[Opening AVAILABLE DATA section]
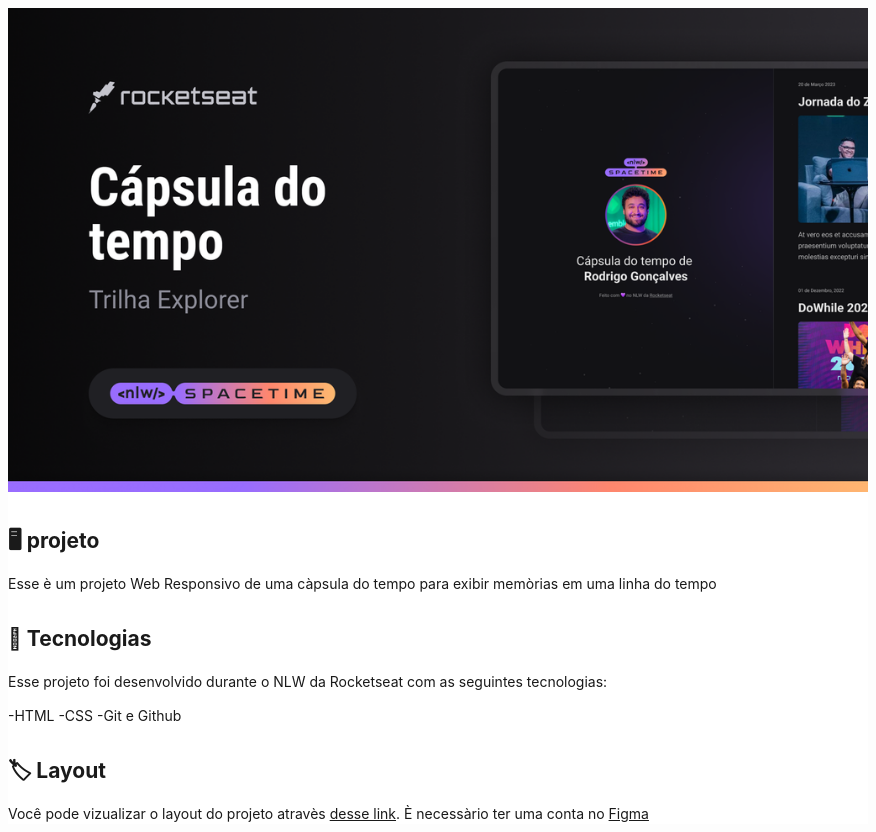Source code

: <p align="center">
<img src=".github/preview.png" alt="demonstração do projeto" width="100%" />
</p>

## 🖥️ projeto
Esse è um projeto Web Responsivo de uma càpsula do tempo para exibir memòrias em uma linha do tempo

## 🚀 Tecnologias
Esse projeto foi desenvolvido durante o NLW da Rocketseat com as seguintes tecnologias:

-HTML
-CSS
-Git e Github

## 🏷️ Layout
Você pode vizualizar o layout do projeto atravès
[ desse link](https://www.figma.com/file/5f8Tuf7fRide4pvpRWsNYt/C%C3%A1psula-do-tempo-%E2%80%A2-Trilha-Explorer-(Community)-(Copy)?type=design&node-id=306%3A84&t=USKEXyNB9SnVtA6s-1).
È necessàrio ter uma conta no [Figma](https://www.figma.com)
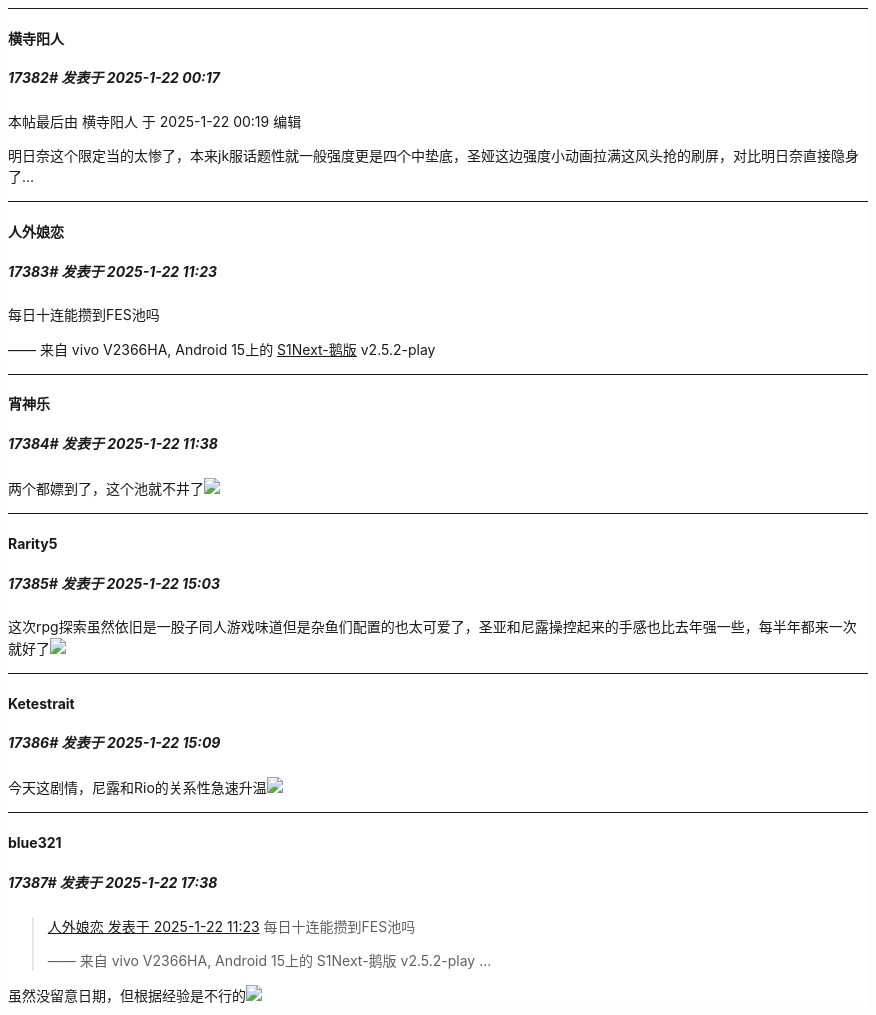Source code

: *****

####  横寺阳人  
##### 17382#       发表于 2025-1-22 00:17

 本帖最后由 横寺阳人 于 2025-1-22 00:19 编辑 

明日奈这个限定当的太惨了，本来jk服话题性就一般强度更是四个中垫底，圣娅这边强度小动画拉满这风头抢的刷屏，对比明日奈直接隐身了…

*****

####  人外娘恋  
##### 17383#       发表于 2025-1-22 11:23

每日十连能攒到FES池吗

—— 来自 vivo V2366HA, Android 15上的 [S1Next-鹅版](https://github.com/ykrank/S1-Next/releases) v2.5.2-play

*****

####  宵神乐  
##### 17384#       发表于 2025-1-22 11:38

两个都嫖到了，这个池就不井了<img src="https://static.saraba1st.com/image/smiley/face2017/065.png" referrerpolicy="no-referrer">


*****

####  Rarity5  
##### 17385#       发表于 2025-1-22 15:03

这次rpg探索虽然依旧是一股子同人游戏味道但是杂鱼们配置的也太可爱了，圣亚和尼露操控起来的手感也比去年强一些，每半年都来一次就好了<img src="https://static.saraba1st.com/image/smiley/face2017/075.png" referrerpolicy="no-referrer">

*****

####  Ketestrait  
##### 17386#       发表于 2025-1-22 15:09

今天这剧情，尼露和Rio的关系性急速升温<img src="https://static.saraba1st.com/image/smiley/face2017/037.png" referrerpolicy="no-referrer">

*****

####  blue321  
##### 17387#       发表于 2025-1-22 17:38

<blockquote><a href="httphttps://bbs.saraba1st.com/2b/forum.php?mod=redirect&amp;goto=findpost&amp;pid=67244736&amp;ptid=1986197" target="_blank">人外娘恋 发表于 2025-1-22 11:23</a>
每日十连能攒到FES池吗

—— 来自 vivo V2366HA, Android 15上的 S1Next-鹅版 v2.5.2-play ...</blockquote>
虽然没留意日期，但根据经验是不行的<img src="https://static.saraba1st.com/image/smiley/face2017/067.png" referrerpolicy="no-referrer">
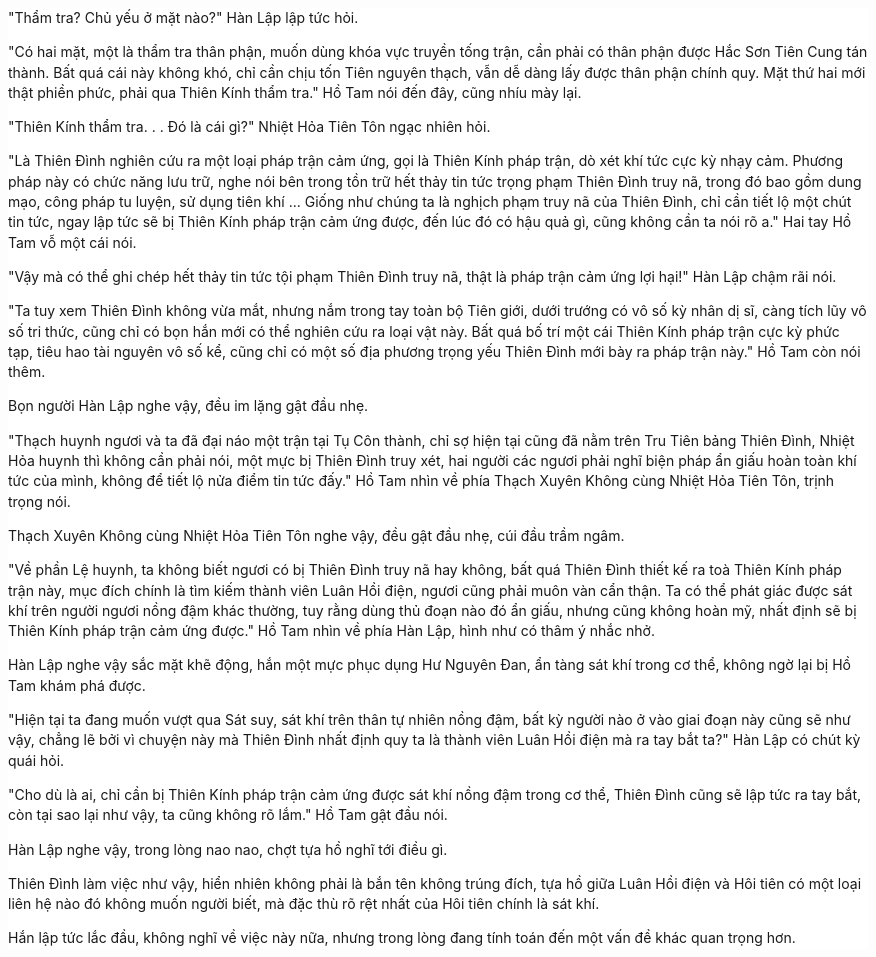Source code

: "Thẩm tra? Chủ yếu ở mặt nào?" Hàn Lập lập tức hỏi.

"Có hai mặt, một là thẩm tra thân phận, muốn dùng khóa vực truyền tống trận, cần phải có thân phận được Hắc Sơn Tiên Cung tán thành. Bất quá cái này không khó, chỉ cần chịu tốn Tiên nguyên thạch, vẫn dễ dàng lấy được thân phận chính quy. Mặt thứ hai mới thật phiền phức, phải qua Thiên Kính thẩm tra." Hồ Tam nói đến đây, cũng nhíu mày lại.

"Thiên Kính thẩm tra. . . Đó là cái gì?" Nhiệt Hỏa Tiên Tôn ngạc nhiên hỏi.

"Là Thiên Đình nghiên cứu ra một loại pháp trận cảm ứng, gọi là Thiên Kính pháp trận, dò xét khí tức cực kỳ nhạy cảm. Phương pháp này có chức năng lưu trữ, nghe nói bên trong tồn trữ hết thảy tin tức trọng phạm Thiên Đình truy nã, trong đó bao gồm dung mạo, công pháp tu luyện, sử dụng tiên khí ... Giống như chúng ta là nghịch phạm truy nã của Thiên Đình, chỉ cần tiết lộ một chút tin tức, ngay lập tức sẽ bị Thiên Kính pháp trận cảm ứng được, đến lúc đó có hậu quả gì, cũng không cần ta nói rõ a." Hai tay Hồ Tam vỗ một cái nói.

"Vậy mà có thể ghi chép hết thảy tin tức tội phạm Thiên Đình truy nã, thật là pháp trận cảm ứng lợi hại!" Hàn Lập chậm rãi nói.

"Ta tuy xem Thiên Đình không vừa mắt, nhưng nắm trong tay toàn bộ Tiên giới, dưới trướng có vô số kỳ nhân dị sĩ, càng tích lũy vô số tri thức, cũng chỉ có bọn hắn mới có thể nghiên cứu ra loại vật này. Bất quá bố trí một cái Thiên Kính pháp trận cực kỳ phức tạp, tiêu hao tài nguyên vô số kể, cũng chỉ có một số địa phương trọng yếu Thiên Đình mới bày ra pháp trận này." Hồ Tam còn nói thêm.

Bọn người Hàn Lập nghe vậy, đều im lặng gật đầu nhẹ.

"Thạch huynh ngươi và ta đã đại náo một trận tại Tụ Côn thành, chỉ sợ hiện tại cũng đã nằm trên Tru Tiên bảng Thiên Đình, Nhiệt Hỏa huynh thì không cần phải nói, một mực bị Thiên Đình truy xét, hai người các ngươi phải nghĩ biện pháp ẩn giấu hoàn toàn khí tức của mình, không để tiết lộ nửa điểm tin tức đấy." Hồ Tam nhìn về phía Thạch Xuyên Không cùng Nhiệt Hỏa Tiên Tôn, trịnh trọng nói.

Thạch Xuyên Không cùng Nhiệt Hỏa Tiên Tôn nghe vậy, đều gật đầu nhẹ, cúi đầu trầm ngâm.

"Về phần Lệ huynh, ta không biết ngươi có bị Thiên Đình truy nã hay không, bất quá Thiên Đình thiết kế ra toà Thiên Kính pháp trận này, mục đích chính là tìm kiếm thành viên Luân Hồi điện, ngươi cũng phải muôn vàn cẩn thận. Ta có thể phát giác được sát khí trên người ngươi nồng đậm khác thường, tuy rằng dùng thủ đoạn nào đó ẩn giấu, nhưng cũng không hoàn mỹ, nhất định sẽ bị Thiên Kính pháp trận cảm ứng được." Hồ Tam nhìn về phía Hàn Lập, hình như có thâm ý nhắc nhở.

Hàn Lập nghe vậy sắc mặt khẽ động, hắn một mực phục dụng Hư Nguyên Đan, ẩn tàng sát khí trong cơ thể, không ngờ lại bị Hồ Tam khám phá được.

"Hiện tại ta đang muốn vượt qua Sát suy, sát khí trên thân tự nhiên nồng đậm, bất kỳ người nào ở vào giai đoạn này cũng sẽ như vậy, chẳng lẽ bởi vì chuyện này mà Thiên Đình nhất định quy ta là thành viên Luân Hồi điện mà ra tay bắt ta?" Hàn Lập có chút kỳ quái hỏi.

"Cho dù là ai, chỉ cần bị Thiên Kính pháp trận cảm ứng được sát khí nồng đậm trong cơ thể, Thiên Đình cũng sẽ lập tức ra tay bắt, còn tại sao lại như vậy, ta cũng không rõ lắm." Hồ Tam gật đầu nói.

Hàn Lập nghe vậy, trong lòng nao nao, chợt tựa hồ nghĩ tới điều gì.

Thiên Đình làm việc như vậy, hiển nhiên không phải là bắn tên không trúng đích, tựa hồ giữa Luân Hồi điện và Hôi tiên có một loại liên hệ nào đó không muốn người biết, mà đặc thù rõ rệt nhất của Hôi tiên chính là sát khí.

Hắn lập tức lắc đầu, không nghĩ về việc này nữa, nhưng trong lòng đang tính toán đến một vấn đề khác quan trọng hơn.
[Closing AVAILABLE DATA section]
All preceding records should be duplicated verbatim, images excepted.

Source code

: <p align="center">
<img src=".github/preview.png" alt="demonstração do projeto" width="100%" />
</p>

## 🖥️ projeto
Esse è um projeto Web Responsivo de uma càpsula do tempo para exibir memòrias em uma linha do tempo

## 🚀 Tecnologias
Esse projeto foi desenvolvido durante o NLW da Rocketseat com as seguintes tecnologias:

-HTML
-CSS
-Git e Github

## 🏷️ Layout
Você pode vizualizar o layout do projeto atravès
[ desse link](https://www.figma.com/file/5f8Tuf7fRide4pvpRWsNYt/C%C3%A1psula-do-tempo-%E2%80%A2-Trilha-Explorer-(Community)-(Copy)?type=design&node-id=306%3A84&t=USKEXyNB9SnVtA6s-1).
È necessàrio ter uma conta no [Figma](https://www.figma.com)
Source code

: *****

####  横寺阳人  
##### 17382#       发表于 2025-1-22 00:17

 本帖最后由 横寺阳人 于 2025-1-22 00:19 编辑 

明日奈这个限定当的太惨了，本来jk服话题性就一般强度更是四个中垫底，圣娅这边强度小动画拉满这风头抢的刷屏，对比明日奈直接隐身了…

*****

####  人外娘恋  
##### 17383#       发表于 2025-1-22 11:23

每日十连能攒到FES池吗

—— 来自 vivo V2366HA, Android 15上的 [S1Next-鹅版](https://github.com/ykrank/S1-Next/releases) v2.5.2-play

*****

####  宵神乐  
##### 17384#       发表于 2025-1-22 11:38

两个都嫖到了，这个池就不井了<img src="https://static.saraba1st.com/image/smiley/face2017/065.png" referrerpolicy="no-referrer">


*****

####  Rarity5  
##### 17385#       发表于 2025-1-22 15:03

这次rpg探索虽然依旧是一股子同人游戏味道但是杂鱼们配置的也太可爱了，圣亚和尼露操控起来的手感也比去年强一些，每半年都来一次就好了<img src="https://static.saraba1st.com/image/smiley/face2017/075.png" referrerpolicy="no-referrer">

*****

####  Ketestrait  
##### 17386#       发表于 2025-1-22 15:09

今天这剧情，尼露和Rio的关系性急速升温<img src="https://static.saraba1st.com/image/smiley/face2017/037.png" referrerpolicy="no-referrer">

*****

####  blue321  
##### 17387#       发表于 2025-1-22 17:38

<blockquote><a href="httphttps://bbs.saraba1st.com/2b/forum.php?mod=redirect&amp;goto=findpost&amp;pid=67244736&amp;ptid=1986197" target="_blank">人外娘恋 发表于 2025-1-22 11:23</a>
每日十连能攒到FES池吗

—— 来自 vivo V2366HA, Android 15上的 S1Next-鹅版 v2.5.2-play ...</blockquote>
虽然没留意日期，但根据经验是不行的<img src="https://static.saraba1st.com/image/smiley/face2017/067.png" referrerpolicy="no-referrer">
Source code

: "Thẩm tra? Chủ yếu ở mặt nào?" Hàn Lập lập tức hỏi.

"Có hai mặt, một là thẩm tra thân phận, muốn dùng khóa vực truyền tống trận, cần phải có thân phận được Hắc Sơn Tiên Cung tán thành. Bất quá cái này không khó, chỉ cần chịu tốn Tiên nguyên thạch, vẫn dễ dàng lấy được thân phận chính quy. Mặt thứ hai mới thật phiền phức, phải qua Thiên Kính thẩm tra." Hồ Tam nói đến đây, cũng nhíu mày lại.

"Thiên Kính thẩm tra. . . Đó là cái gì?" Nhiệt Hỏa Tiên Tôn ngạc nhiên hỏi.

"Là Thiên Đình nghiên cứu ra một loại pháp trận cảm ứng, gọi là Thiên Kính pháp trận, dò xét khí tức cực kỳ nhạy cảm. Phương pháp này có chức năng lưu trữ, nghe nói bên trong tồn trữ hết thảy tin tức trọng phạm Thiên Đình truy nã, trong đó bao gồm dung mạo, công pháp tu luyện, sử dụng tiên khí ... Giống như chúng ta là nghịch phạm truy nã của Thiên Đình, chỉ cần tiết lộ một chút tin tức, ngay lập tức sẽ bị Thiên Kính pháp trận cảm ứng được, đến lúc đó có hậu quả gì, cũng không cần ta nói rõ a." Hai tay Hồ Tam vỗ một cái nói.

"Vậy mà có thể ghi chép hết thảy tin tức tội phạm Thiên Đình truy nã, thật là pháp trận cảm ứng lợi hại!" Hàn Lập chậm rãi nói.

"Ta tuy xem Thiên Đình không vừa mắt, nhưng nắm trong tay toàn bộ Tiên giới, dưới trướng có vô số kỳ nhân dị sĩ, càng tích lũy vô số tri thức, cũng chỉ có bọn hắn mới có thể nghiên cứu ra loại vật này. Bất quá bố trí một cái Thiên Kính pháp trận cực kỳ phức tạp, tiêu hao tài nguyên vô số kể, cũng chỉ có một số địa phương trọng yếu Thiên Đình mới bày ra pháp trận này." Hồ Tam còn nói thêm.

Bọn người Hàn Lập nghe vậy, đều im lặng gật đầu nhẹ.

"Thạch huynh ngươi và ta đã đại náo một trận tại Tụ Côn thành, chỉ sợ hiện tại cũng đã nằm trên Tru Tiên bảng Thiên Đình, Nhiệt Hỏa huynh thì không cần phải nói, một mực bị Thiên Đình truy xét, hai người các ngươi phải nghĩ biện pháp ẩn giấu hoàn toàn khí tức của mình, không để tiết lộ nửa điểm tin tức đấy." Hồ Tam nhìn về phía Thạch Xuyên Không cùng Nhiệt Hỏa Tiên Tôn, trịnh trọng nói.

Thạch Xuyên Không cùng Nhiệt Hỏa Tiên Tôn nghe vậy, đều gật đầu nhẹ, cúi đầu trầm ngâm.

"Về phần Lệ huynh, ta không biết ngươi có bị Thiên Đình truy nã hay không, bất quá Thiên Đình thiết kế ra toà Thiên Kính pháp trận này, mục đích chính là tìm kiếm thành viên Luân Hồi điện, ngươi cũng phải muôn vàn cẩn thận. Ta có thể phát giác được sát khí trên người ngươi nồng đậm khác thường, tuy rằng dùng thủ đoạn nào đó ẩn giấu, nhưng cũng không hoàn mỹ, nhất định sẽ bị Thiên Kính pháp trận cảm ứng được." Hồ Tam nhìn về phía Hàn Lập, hình như có thâm ý nhắc nhở.

Hàn Lập nghe vậy sắc mặt khẽ động, hắn một mực phục dụng Hư Nguyên Đan, ẩn tàng sát khí trong cơ thể, không ngờ lại bị Hồ Tam khám phá được.

"Hiện tại ta đang muốn vượt qua Sát suy, sát khí trên thân tự nhiên nồng đậm, bất kỳ người nào ở vào giai đoạn này cũng sẽ như vậy, chẳng lẽ bởi vì chuyện này mà Thiên Đình nhất định quy ta là thành viên Luân Hồi điện mà ra tay bắt ta?" Hàn Lập có chút kỳ quái hỏi.

"Cho dù là ai, chỉ cần bị Thiên Kính pháp trận cảm ứng được sát khí nồng đậm trong cơ thể, Thiên Đình cũng sẽ lập tức ra tay bắt, còn tại sao lại như vậy, ta cũng không rõ lắm." Hồ Tam gật đầu nói.

Hàn Lập nghe vậy, trong lòng nao nao, chợt tựa hồ nghĩ tới điều gì.

Thiên Đình làm việc như vậy, hiển nhiên không phải là bắn tên không trúng đích, tựa hồ giữa Luân Hồi điện và Hôi tiên có một loại liên hệ nào đó không muốn người biết, mà đặc thù rõ rệt nhất của Hôi tiên chính là sát khí.

Hắn lập tức lắc đầu, không nghĩ về việc này nữa, nhưng trong lòng đang tính toán đến một vấn đề khác quan trọng hơn.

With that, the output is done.